If you browse the web, I’m willing to bet you’ve encountered of an HTTP status code at some point in time. A dreadful 404 when the page is missing; 301/302 when you’re redirected to another page; or a good old 200 when you actually get to see the page. Well, I decided to do a translation of the meaning of some of most common HTTP codes into examples that non-techies can possibly relate to. Here we go!
Case I: Fetch me some Nutella?
a.k.a. Resource Retrieval: This use case covers codes you can encounter when retrieving resources from a server, e.g. getting tweets from the Twitter API.
You and your older sister are watching re-runs of the X-Files, and she asks you to fetch some Nutella from the fridge.
200, Ok You found the Nutella on the fridge.
202, Request Received You don’t wanna miss the episode, so you’ll get it later.
301, Temporary move The Nutella was on the kitchen table, because the fridge was being cleaned. But you got it.
302, Permanent move The Nutella is now stored in the upper cabinets, instead of the fridge. Still, you got it.
400, Bad Request “I think you’re forgetting the magic words.”
404, Not Found There is no Nutella.
500, Internal Server Error While running to the kitchen, cause you don’t want to miss the episode, you slip, hit the door, break a tooth, and end up at the dentist.
Case II: Can I get a raise?
a.k.a. Process Request: This use case covers situations where we send requests to ask the server to do something instead, e.g. search for a term in Google.
You’ve been an ardent employee for the past year. You’ve delivered when you weren’t expected to, and outperformed every expectation. So, you decide to ask for a raise
200, OK Sure thing Tim. It’s a done deal.
202, Accepted You know what Tim, I’d love to do that for you. Let me just put in a request to the higher ups, and hear what they say.
400, Bad Request Who are you again? You work for me?!

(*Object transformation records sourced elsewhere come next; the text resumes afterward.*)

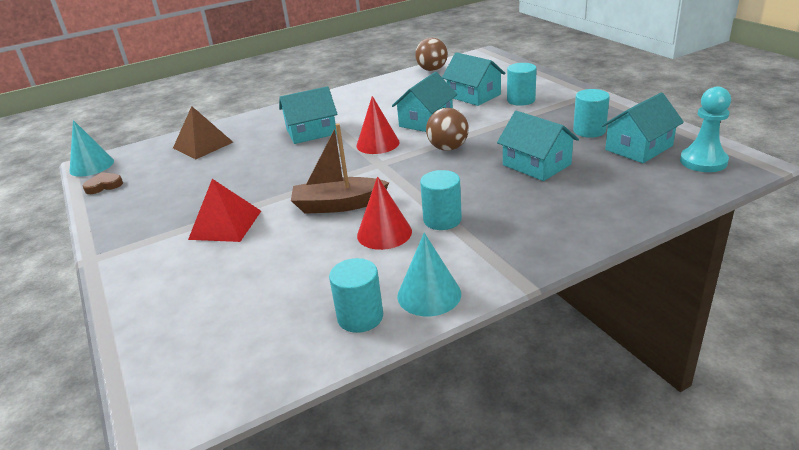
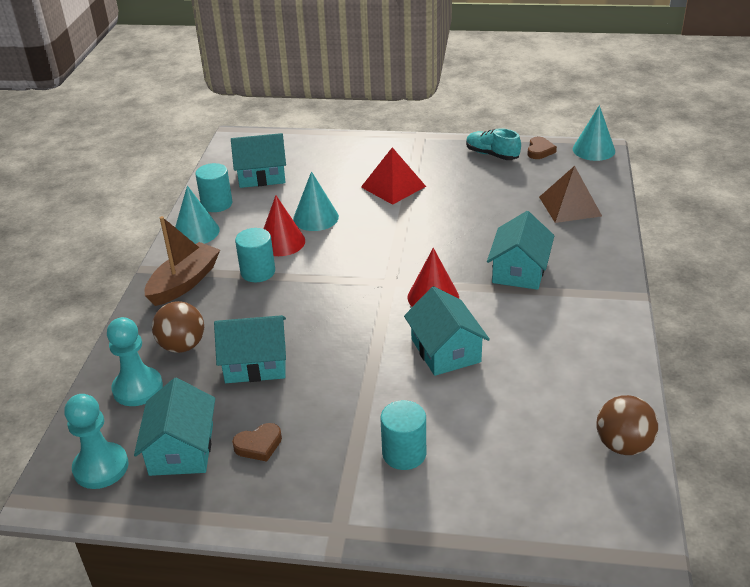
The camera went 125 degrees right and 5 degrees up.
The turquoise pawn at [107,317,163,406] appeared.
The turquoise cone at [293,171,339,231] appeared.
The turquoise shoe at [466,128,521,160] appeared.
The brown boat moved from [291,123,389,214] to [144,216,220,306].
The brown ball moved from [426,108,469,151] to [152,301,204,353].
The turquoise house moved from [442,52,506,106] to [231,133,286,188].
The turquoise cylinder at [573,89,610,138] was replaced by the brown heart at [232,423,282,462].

403, Forbidden Yea… not gonna happen.
500, Internal Server Error Tim, I’ve been meaning to talk to you. Year end is coming up, and I gotta submit reports. Since you can do your job in half the time it takes others, why don’t you switch to part-time, and help us cut costs?
I hope this makes HTTP codes easier to understand for non-techies. What about you? Do you have translations of your own you’d like to share?